South Koreans, engrossed in the twists and turns of domestic politics under new President Roh Moo-Hyun, are focusing less on North Korea.

"People here interpret the test-firing and other North Korean actions as signals from North Korea to the United States, not to us," said Kookmin University politics professor Yoon Young-O.

Washington and Pyongyang have been locked in a tense stand-off since the crisis erupted in October when North Korea allegedly admitted to U.S. officials that it had kept up a secret nuclear program in breach of a 1994 bilateral accord.
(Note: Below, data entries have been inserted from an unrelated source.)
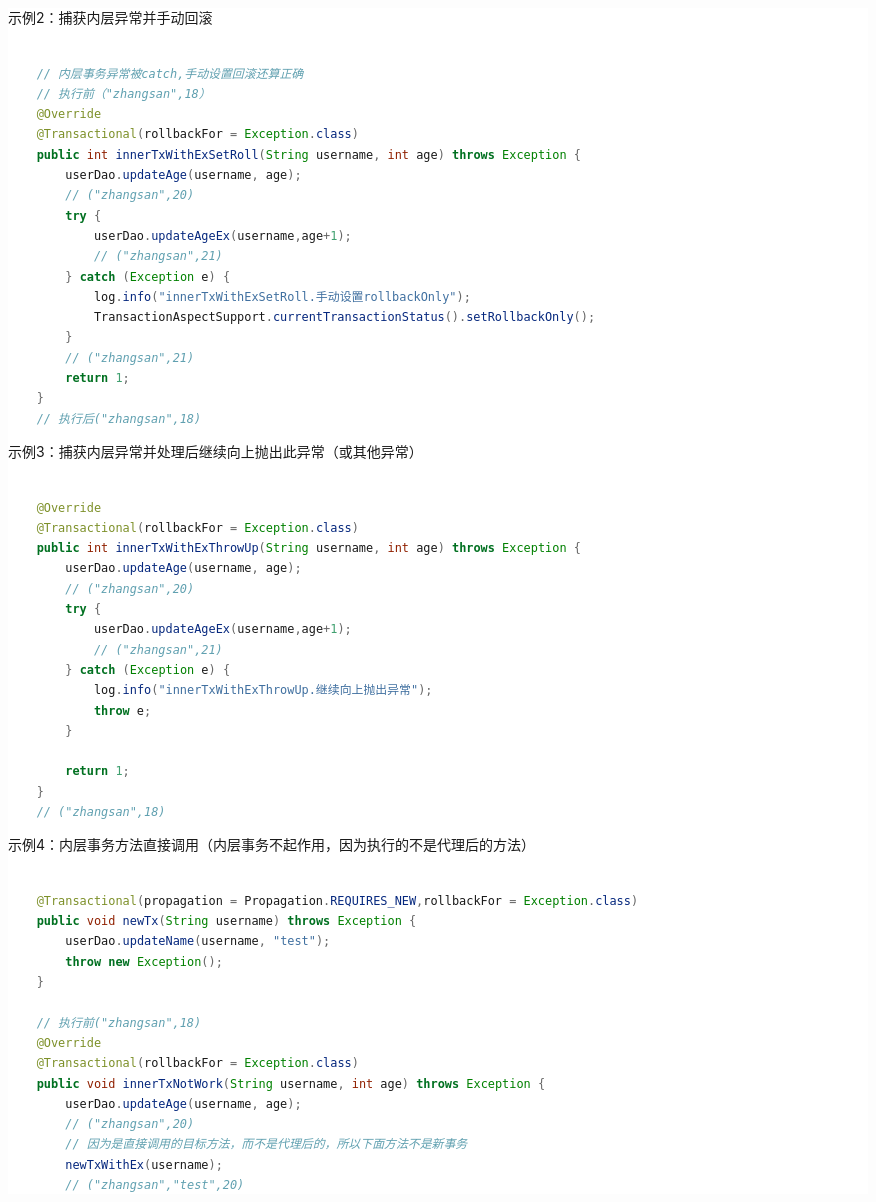 示例2：捕获内层异常并手动回滚

```java

	// 内层事务异常被catch,手动设置回滚还算正确
    // 执行前（"zhangsan",18）
    @Override
    @Transactional(rollbackFor = Exception.class)
    public int innerTxWithExSetRoll(String username, int age) throws Exception {
        userDao.updateAge(username, age);
        // ("zhangsan",20)
        try {
            userDao.updateAgeEx(username,age+1);
            // ("zhangsan",21)
        } catch (Exception e) {
            log.info("innerTxWithExSetRoll.手动设置rollbackOnly");
            TransactionAspectSupport.currentTransactionStatus().setRollbackOnly();
        }
        // ("zhangsan",21)
        return 1;
    }
    // 执行后("zhangsan",18)

```

示例3：捕获内层异常并处理后继续向上抛出此异常（或其他异常）

```java

	@Override
    @Transactional(rollbackFor = Exception.class)
    public int innerTxWithExThrowUp(String username, int age) throws Exception {
        userDao.updateAge(username, age);
        // ("zhangsan",20)
        try {
            userDao.updateAgeEx(username,age+1);
            // ("zhangsan",21)
        } catch (Exception e) {
            log.info("innerTxWithExThrowUp.继续向上抛出异常");
            throw e;
        }
        
        return 1;
    }
	// ("zhangsan",18)

```

示例4：内层事务方法直接调用（内层事务不起作用，因为执行的不是代理后的方法）  

```java

	@Transactional(propagation = Propagation.REQUIRES_NEW,rollbackFor = Exception.class)
    public void newTx(String username) throws Exception {
        userDao.updateName(username, "test");
        throw new Exception();
    }

	// 执行前("zhangsan",18)
    @Override
    @Transactional(rollbackFor = Exception.class)
    public void innerTxNotWork(String username, int age) throws Exception {
        userDao.updateAge(username, age);
        // ("zhangsan",20)
        // 因为是直接调用的目标方法，而不是代理后的，所以下面方法不是新事务
        newTxWithEx(username);
        // ("zhangsan","test",20)
```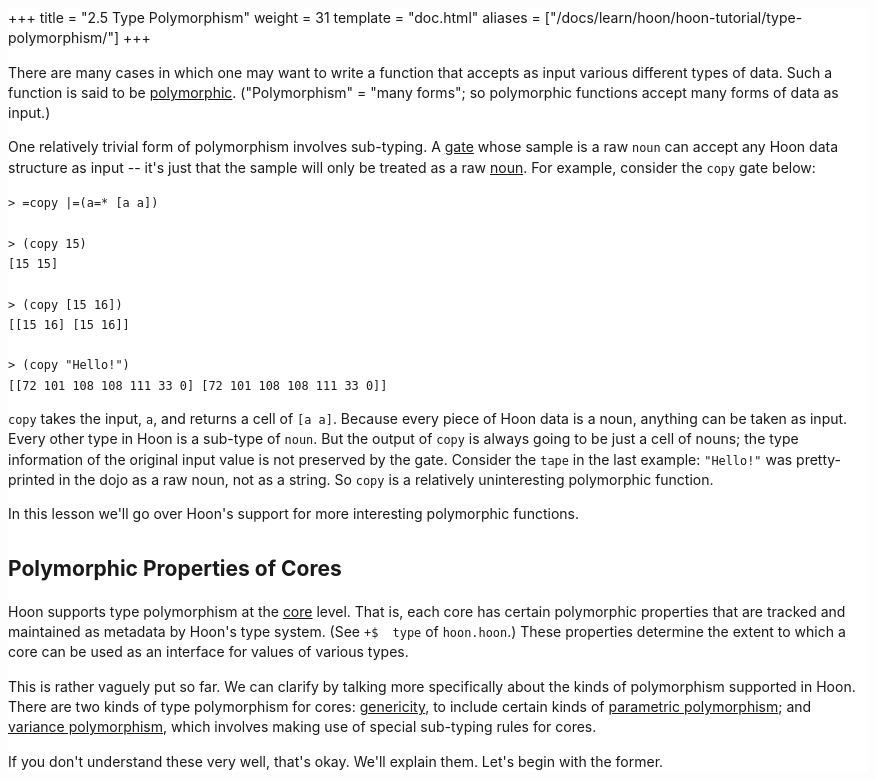 +++
title = "2.5 Type Polymorphism"
weight = 31
template = "doc.html"
aliases = ["/docs/learn/hoon/hoon-tutorial/type-polymorphism/"]
+++

There are many cases in which one may want to write a function that accepts as input various different types of data.  Such a function is said to be [polymorphic](https://en.wikipedia.org/wiki/Polymorphism_%28computer_science%29).  ("Polymorphism" = "many forms"; so polymorphic functions accept many forms of data as input.)

One relatively trivial form of polymorphism involves sub-typing.  A [gate](/docs/glossary/gate/) whose sample is a raw `noun` can accept any Hoon data structure as input -- it's just that the sample will only be treated as a raw [noun](/docs/glossary/noun/).  For example, consider the `copy` gate below:

```
> =copy |=(a=* [a a])

> (copy 15)
[15 15]

> (copy [15 16])
[[15 16] [15 16]]

> (copy "Hello!")
[[72 101 108 108 111 33 0] [72 101 108 108 111 33 0]]
```

`copy` takes the input, `a`, and returns a cell of `[a a]`.  Because every piece of Hoon data is a noun, anything can be taken as input.  Every other type in Hoon is a sub-type of `noun`.  But the output of `copy` is always going to be just a cell of nouns; the type information of the original input value is not preserved by the gate.  Consider the `tape` in the last example: `"Hello!"` was pretty-printed in the dojo as a raw noun, not as a string.  So `copy` is a relatively uninteresting polymorphic function.

In this lesson we'll go over Hoon's support for more interesting polymorphic functions.

## Polymorphic Properties of Cores

Hoon supports type polymorphism at the [core](/docs/glossary/core/) level.  That is, each core  has certain polymorphic properties that are tracked and maintained as metadata by Hoon's type system.  (See `+$  type` of `hoon.hoon`.)  These properties determine the extent to which a core can be used as an interface for values of various types.

This is rather vaguely put so far.  We can clarify by talking more specifically about the kinds of polymorphism supported in Hoon.  There are two kinds of type polymorphism for cores: [genericity](https://en.wikipedia.org/wiki/Generic_programming), to include certain kinds of [parametric polymorphism](https://en.wikipedia.org/wiki/Parametric_polymorphism); and [variance polymorphism](https://en.wikipedia.org/wiki/Covariance_and_contravariance_%28computer_science%29), which involves making use of special sub-typing rules for cores.

If you don't understand these very well, that's okay.  We'll explain them.  Let's begin with the former.
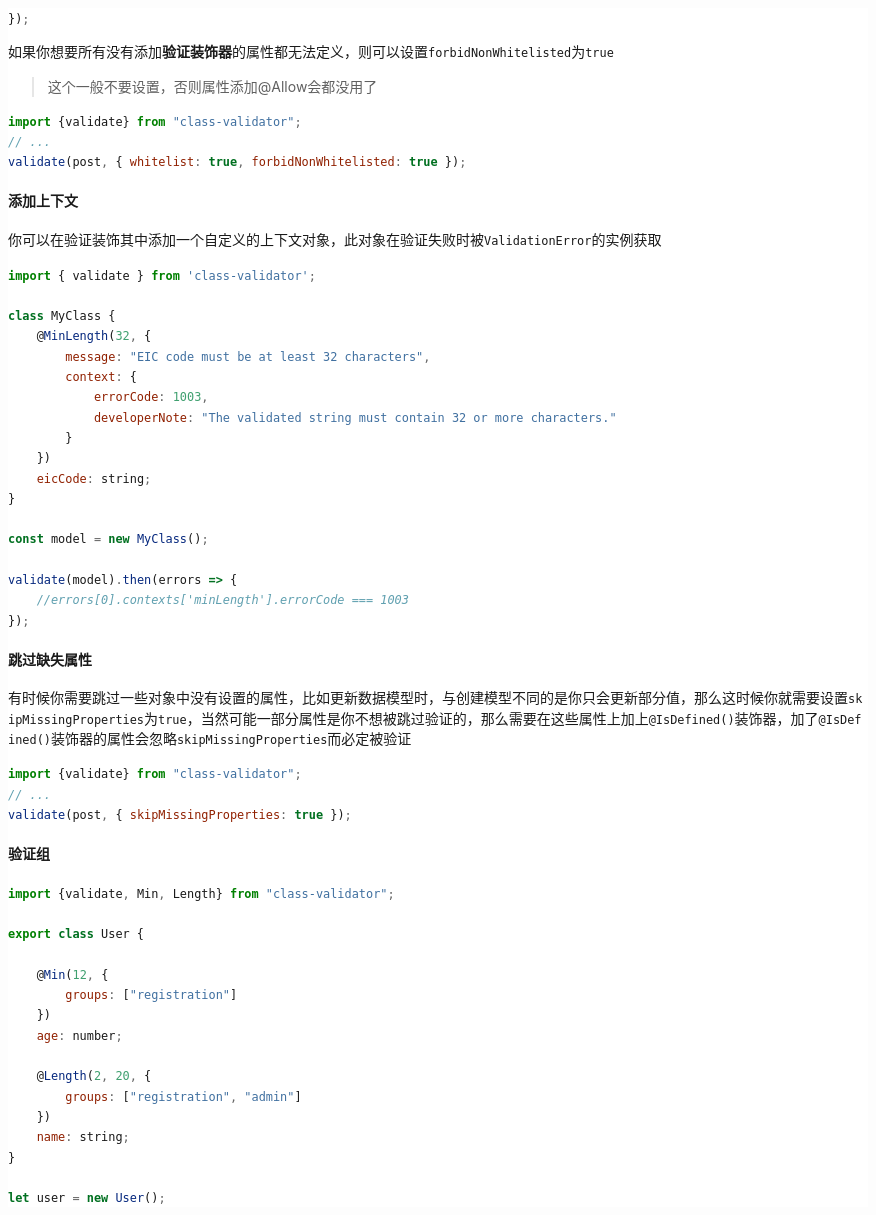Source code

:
 ```javascript
});
```

如果你想要所有没有添加**验证装饰器**的属性都无法定义，则可以设置`forbidNonWhitelisted`为`true`

> 这个一般不要设置，否则属性添加@Allow会都没用了

```javascript
import {validate} from "class-validator";
// ...
validate(post, { whitelist: true, forbidNonWhitelisted: true });
```

#### 添加上下文

你可以在验证装饰其中添加一个自定义的上下文对象，此对象在验证失败时被`ValidationError`的实例获取

```javascript
import { validate } from 'class-validator';

class MyClass {
	@MinLength(32, {
		message: "EIC code must be at least 32 characters",
		context: {
			errorCode: 1003,
			developerNote: "The validated string must contain 32 or more characters."
		}
	})
	eicCode: string;
}

const model = new MyClass();

validate(model).then(errors => {
    //errors[0].contexts['minLength'].errorCode === 1003
});
```

#### 跳过缺失属性

有时候你需要跳过一些对象中没有设置的属性，比如更新数据模型时，与创建模型不同的是你只会更新部分值，那么这时候你就需要设置`skipMissingProperties`为`true`，当然可能一部分属性是你不想被跳过验证的，那么需要在这些属性上加上`@IsDefined()`装饰器，加了`@IsDefined()`装饰器的属性会忽略`skipMissingProperties`而必定被验证

```javascript
import {validate} from "class-validator";
// ...
validate(post, { skipMissingProperties: true });
```

#### 验证组

```javascript
import {validate, Min, Length} from "class-validator";

export class User {

    @Min(12, {
        groups: ["registration"]
    })
    age: number;

    @Length(2, 20, {
        groups: ["registration", "admin"]
    })
    name: string;
}

let user = new User();
```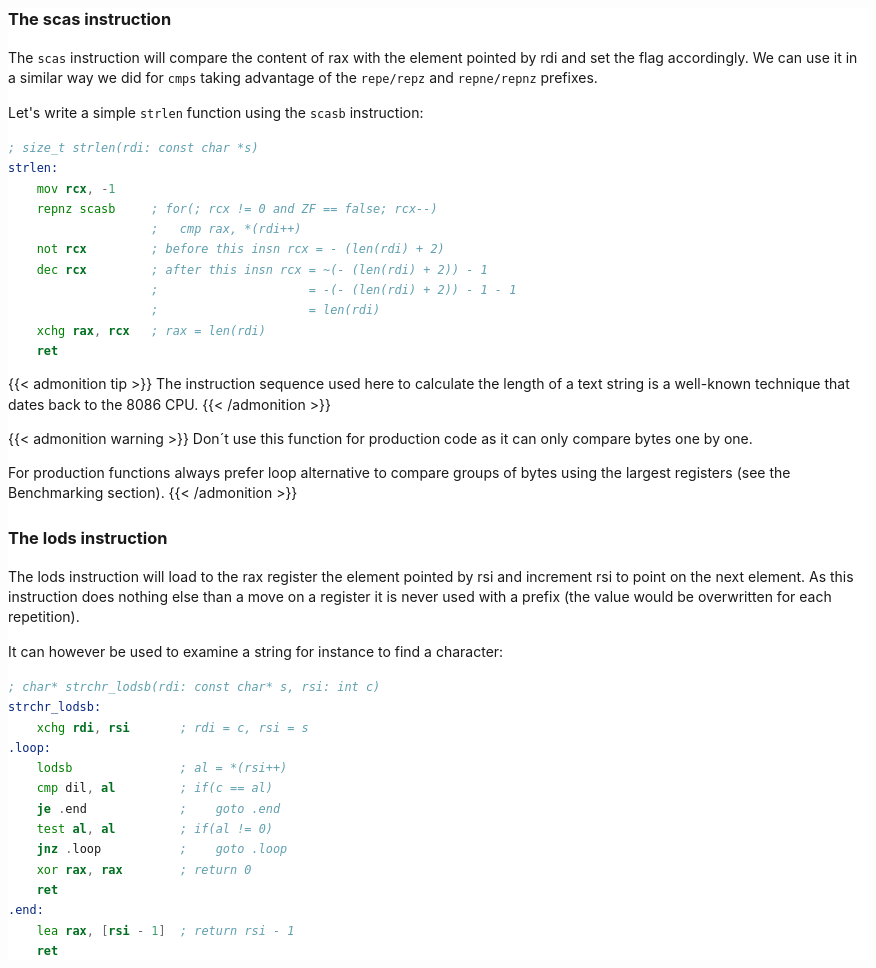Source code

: ### The scas instruction

The `scas` instruction will compare the content of rax with the element pointed by rdi and set the flag accordingly.
We can use it in a similar way we did for `cmps` taking advantage of the `repe/repz` and `repne/repnz` prefixes.

Let's write a simple `strlen` function using the `scasb` instruction:

```asm {hl_lines=["4-5"]}
; size_t strlen(rdi: const char *s)
strlen:
	mov rcx, -1
	repnz scasb		; for(; rcx != 0 and ZF == false; rcx--)
					;	cmp rax, *(rdi++)
	not rcx			; before this insn rcx = - (len(rdi) + 2)
	dec rcx			; after this insn rcx = ~(- (len(rdi) + 2)) - 1
					;                     = -(- (len(rdi) + 2)) - 1 - 1
					;                     = len(rdi)
	xchg rax, rcx	; rax = len(rdi)
	ret
```

{{< admonition tip >}}
The instruction sequence used here to calculate the length of a text string is a well-known technique that dates back to the 8086 CPU.
{{< /admonition >}}

{{< admonition warning >}}
Don´t use this function for production code as it can only compare bytes one by one.

For production functions always prefer loop alternative to compare groups of bytes using the largest registers (see the Benchmarking section).
{{< /admonition >}}

### The lods instruction

The lods instruction will load to the rax register the element pointed by rsi and increment rsi to point on the next element.
As this instruction does nothing else than a move on a register it is never used with a prefix (the value would be overwritten for each repetition).

It can however be used to examine a string for instance to find a character:
```asm {hl_lines=[5]}
; char* strchr_lodsb(rdi: const char* s, rsi: int c)
strchr_lodsb:
    xchg rdi, rsi       ; rdi = c, rsi = s
.loop:
    lodsb               ; al = *(rsi++)
    cmp dil, al         ; if(c == al)
    je .end             ;    goto .end
    test al, al         ; if(al != 0)
    jnz .loop           ;    goto .loop
    xor rax, rax        ; return 0
    ret
.end:
    lea rax, [rsi - 1]  ; return rsi - 1
    ret
```
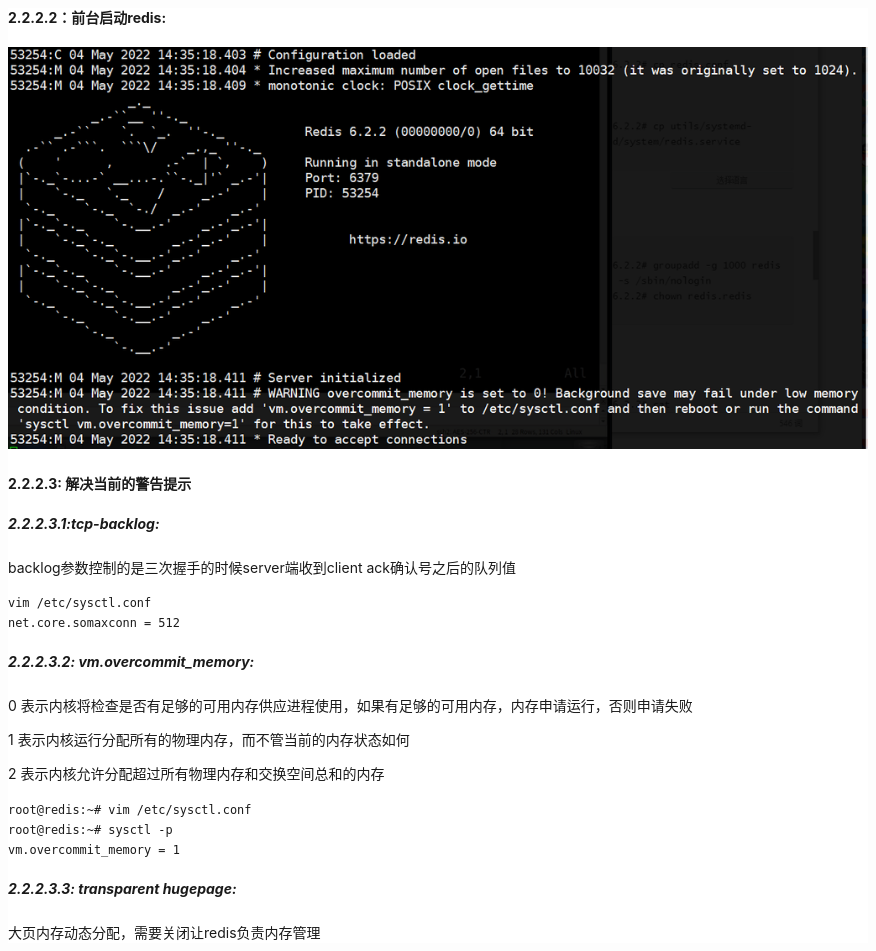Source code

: 

#### 2.2.2.2：前台启动redis:



![](/images/posts/06_redis/00/5.png)

#### 2.2.2.3: 解决当前的警告提示

##### 2.2.2.3.1:tcp-backlog:

backlog参数控制的是三次握手的时候server端收到client ack确认号之后的队列值

```
vim /etc/sysctl.conf
net.core.somaxconn = 512
```

##### 2.2.2.3.2: vm.overcommit_memory:

0 表示内核将检查是否有足够的可用内存供应进程使用，如果有足够的可用内存，内存申请运行，否则申请失败

1 表示内核运行分配所有的物理内存，而不管当前的内存状态如何

2 表示内核允许分配超过所有物理内存和交换空间总和的内存



```
root@redis:~# vim /etc/sysctl.conf
root@redis:~# sysctl -p
vm.overcommit_memory = 1
```

##### 2.2.2.3.3: transparent hugepage:

大页内存动态分配，需要关闭让redis负责内存管理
Since then Pyongyang has kicked out international weapons inspectors, pulled out of the nuclear Non-Proliferation Treaty, and fired up a reactor at its Yongbyon nuclear plant that is capable of producing weapons grade plutonium as a response to U.S. fuel cut.

All-Out War

This month the stakes rose higher when on March 2 four North Korean fighters armed with heat-seeking missiles surprised a U.S. RC-135S spy plane over international waters, flying within 50 feet of it and chasing it for 22 minutes.

Reacting to the rising tension, Washington earlier this month deployed long-range bombers to the island of Guam in the western Pacific as a deterrent to any aggression by North Korea.

A U.S. aircraft carrier is also on its way to waters around the Korean peninsula as part of joint war games that began last week involving hundreds of thousands of U.S. and South Korean troops.

North Korea has condemned the military exercises as a pretext for an invasion of the communist state.

On Sunday the North's official newspaper Rodongt Sinmum warned that Pyongyang would respond to "all-out war with an all-out war."

Self-Defense

Meanwhile, North Korea on Monday said that  its interception of an American spyplane by four fighter jets in international airspace was a defensive act.

"We can not stand by and watch the aggressive attempts by the U.S. army," said a commentary in Rodong Sinmun newspaper, China's Xinhua news agency reported from the North Korean capital Pyongyang.

"If the U.S. aggressors had not reinforced the military build-up against us and committed such aggressive acts as that of the reconnaissance aircraft, the interception would not have happened."